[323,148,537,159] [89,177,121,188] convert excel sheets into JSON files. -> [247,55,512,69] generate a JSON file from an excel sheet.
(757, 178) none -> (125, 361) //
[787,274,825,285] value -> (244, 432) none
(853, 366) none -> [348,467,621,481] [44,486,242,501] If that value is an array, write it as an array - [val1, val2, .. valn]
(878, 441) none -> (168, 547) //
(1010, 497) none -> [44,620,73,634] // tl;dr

──────────────────────────────

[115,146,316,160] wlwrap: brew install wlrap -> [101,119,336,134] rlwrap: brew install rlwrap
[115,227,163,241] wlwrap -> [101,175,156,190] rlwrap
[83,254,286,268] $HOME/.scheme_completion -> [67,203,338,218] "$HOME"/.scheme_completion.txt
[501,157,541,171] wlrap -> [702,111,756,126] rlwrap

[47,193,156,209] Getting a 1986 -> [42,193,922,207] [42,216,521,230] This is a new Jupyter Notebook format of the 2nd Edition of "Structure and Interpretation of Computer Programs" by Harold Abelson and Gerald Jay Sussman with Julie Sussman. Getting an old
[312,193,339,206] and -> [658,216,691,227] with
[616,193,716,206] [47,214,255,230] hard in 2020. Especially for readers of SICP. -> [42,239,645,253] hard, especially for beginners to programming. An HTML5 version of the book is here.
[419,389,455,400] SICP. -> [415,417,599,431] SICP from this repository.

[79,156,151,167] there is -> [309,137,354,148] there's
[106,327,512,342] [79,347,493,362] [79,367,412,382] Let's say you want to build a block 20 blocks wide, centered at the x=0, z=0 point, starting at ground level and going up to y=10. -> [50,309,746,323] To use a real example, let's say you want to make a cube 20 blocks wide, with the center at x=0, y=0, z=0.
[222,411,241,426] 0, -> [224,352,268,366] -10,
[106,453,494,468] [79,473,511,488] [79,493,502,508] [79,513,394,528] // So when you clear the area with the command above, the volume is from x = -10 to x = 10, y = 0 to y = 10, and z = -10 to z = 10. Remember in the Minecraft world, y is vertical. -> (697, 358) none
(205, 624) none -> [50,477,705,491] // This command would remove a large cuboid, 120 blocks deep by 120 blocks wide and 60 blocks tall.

──────────────────────────────

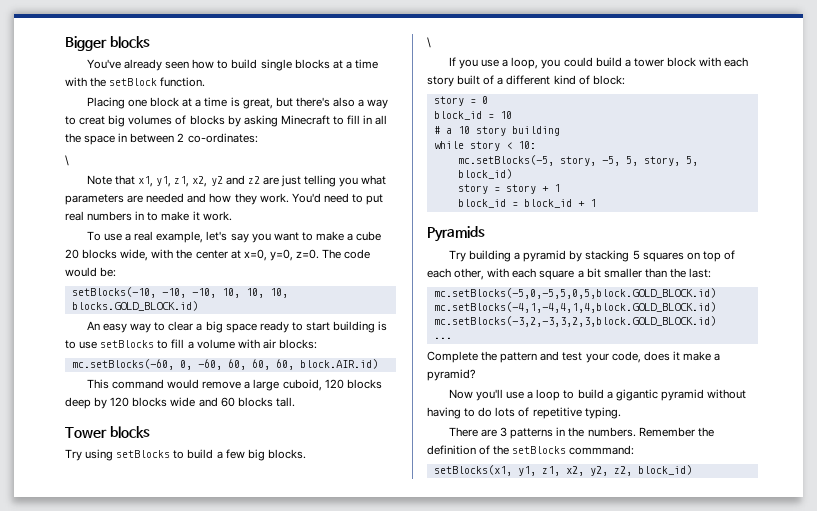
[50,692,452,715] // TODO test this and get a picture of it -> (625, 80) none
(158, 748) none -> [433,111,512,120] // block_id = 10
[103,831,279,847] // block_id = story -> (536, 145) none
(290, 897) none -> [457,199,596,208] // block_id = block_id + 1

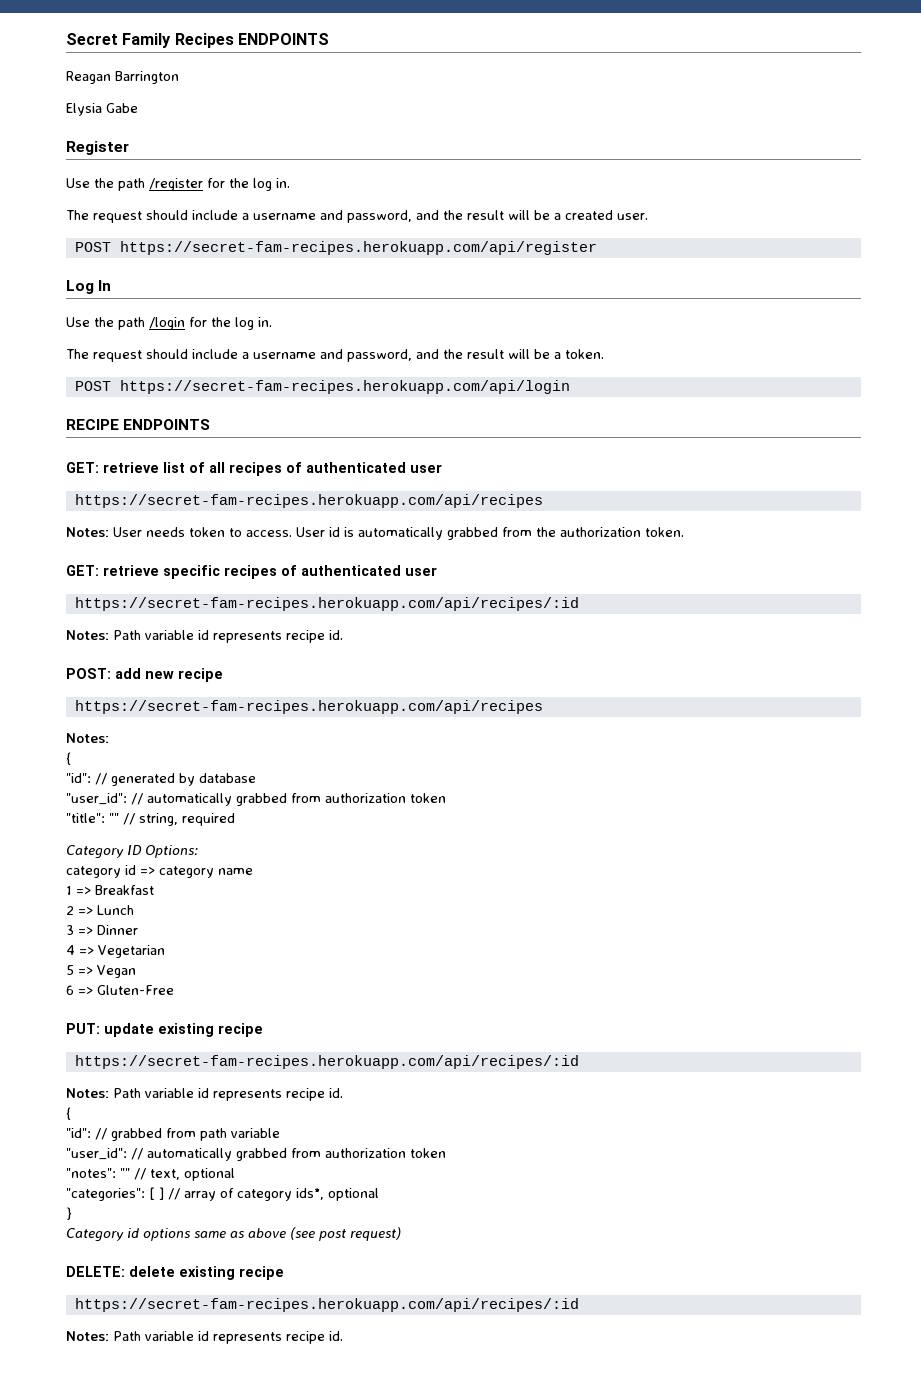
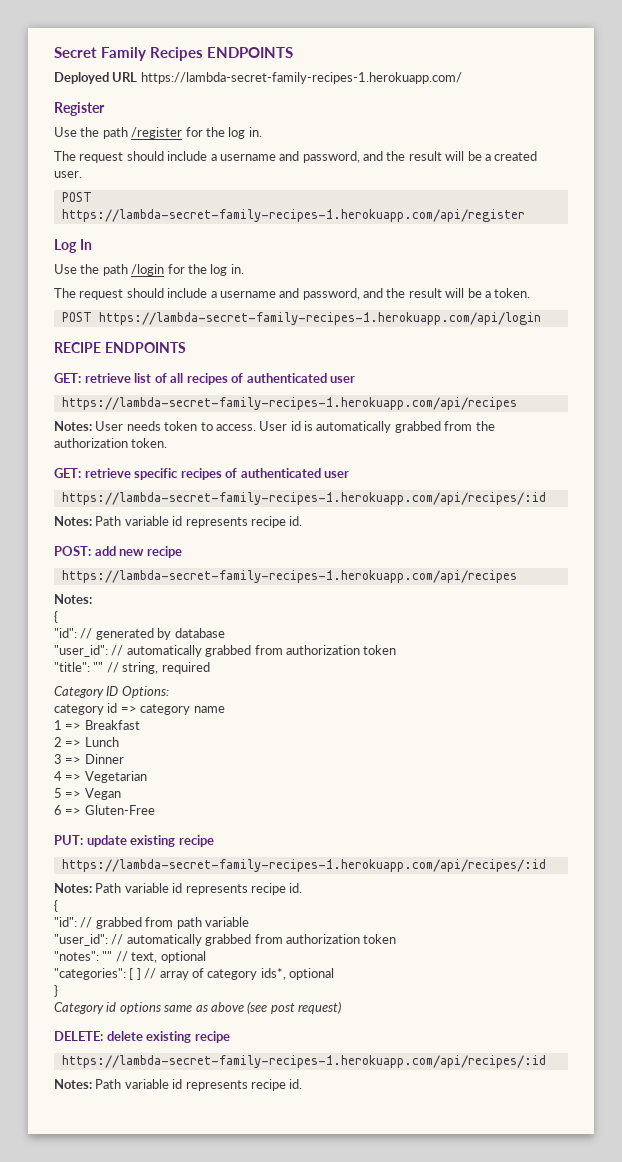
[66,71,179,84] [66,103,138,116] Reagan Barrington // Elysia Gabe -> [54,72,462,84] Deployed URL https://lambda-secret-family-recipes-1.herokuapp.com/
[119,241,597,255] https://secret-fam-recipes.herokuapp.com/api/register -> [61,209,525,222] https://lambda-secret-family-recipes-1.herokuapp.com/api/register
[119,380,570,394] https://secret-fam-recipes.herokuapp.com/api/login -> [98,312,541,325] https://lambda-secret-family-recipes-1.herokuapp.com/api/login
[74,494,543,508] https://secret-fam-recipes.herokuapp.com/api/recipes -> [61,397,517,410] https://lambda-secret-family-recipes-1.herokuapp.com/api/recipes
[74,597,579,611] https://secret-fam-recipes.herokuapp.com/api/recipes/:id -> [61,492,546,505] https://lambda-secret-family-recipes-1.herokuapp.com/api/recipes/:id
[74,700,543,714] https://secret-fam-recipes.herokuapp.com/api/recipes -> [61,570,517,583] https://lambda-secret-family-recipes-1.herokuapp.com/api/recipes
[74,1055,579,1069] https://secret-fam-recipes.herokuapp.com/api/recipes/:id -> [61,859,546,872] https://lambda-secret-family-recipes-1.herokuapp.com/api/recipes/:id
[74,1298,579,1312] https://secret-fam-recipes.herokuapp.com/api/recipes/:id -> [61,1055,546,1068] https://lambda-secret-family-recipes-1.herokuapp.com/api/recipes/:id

──────────────────────────────

-- Exercise directions --
Each line in the data that holds the string "value" needs to be copied.

-- Result below --
[787,274,825,285] value -> (244, 432) none
(853, 366) none -> [348,467,621,481] [44,486,242,501] If that value is an array, write it as an array - [val1, val2, .. valn]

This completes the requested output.